SYDNEY - Chinese cotton mills have been ordered to stop buying Australian cotton, an Australian government source briefed on the matter said on Friday, the latest sign of worsening trade relations between the two countries.
China is the biggest buyer of Australian cotton and the trade worth was worth about A$900 million ($637.4 million) during the 2018/19 crop year.
Australia's relationship with China has soured in recent months amid Canberra's allegations that China was meddling in its domestic affairs. Relations worsened when Prime Minister Scott Morrison called for an independent inquiry into the origins of the COVID-19 pandemic, which originated in the Chinese city of Wuhan.
"The millers essentially get a quota they can import, and essentially they’re being told they might not get their quota next year if they buy our cotton," an Australian government source, who was briefed on the matter by Australian officials in China, told Reuters.
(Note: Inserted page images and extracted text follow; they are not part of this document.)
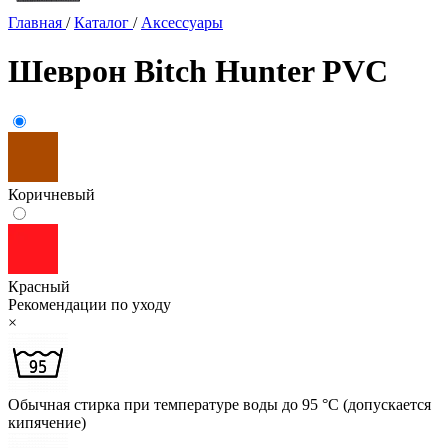
Главная
/
Каталог
/
Аксессуары
Шеврон Bitch Hunter PVC
Коричневый
Красный
Рекомендации по уходу
×
Обычная стирка при температуре воды до 95 °C (допускается
кипячение)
If Chinese millers continue to buy from Australia they could be hit with a 40 percent tariff, the source said.
The source declined to be named as he is not authorized to talk on the matter.
Australia's Minister for Trade Simon Birmingham said in an email that the government is "aware of changes in exports conditions" for cotton.
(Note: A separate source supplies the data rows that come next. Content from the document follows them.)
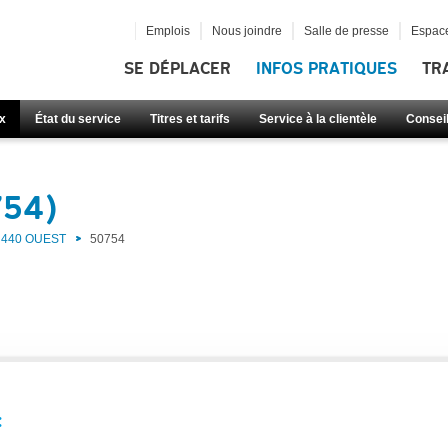
Emplois
Nous joindre
Salle de presse
Espace
SE DÉPLACER
INFOS PRATIQUES
TR
x
État du service
Titres et tarifs
Service à la clientèle
Consei
754)
440 OUEST
50754
:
China's embassy in Australia did not immediately respond to requests for comment.
Birmingham warned China against taking steps to cut trade.
"Impeding the ability of producers to compete on a level-playing field could constitute a potential breach of China’s international undertakings, which would be taken very seriously by Australia," he said.
The suspension of cotton purchases comes just days after Canberra scrambled to confirm reports that China ordered the suspension of coal purchases from Australia.
China in May imposed anti-dumping and anti-subsidy duties totalling 80.5 percent on Australian barley, effectively stopping a billion-dollar trade in its tracks. China on Tuesday also said it had begun an anti-dumping probe into Australian wine imports.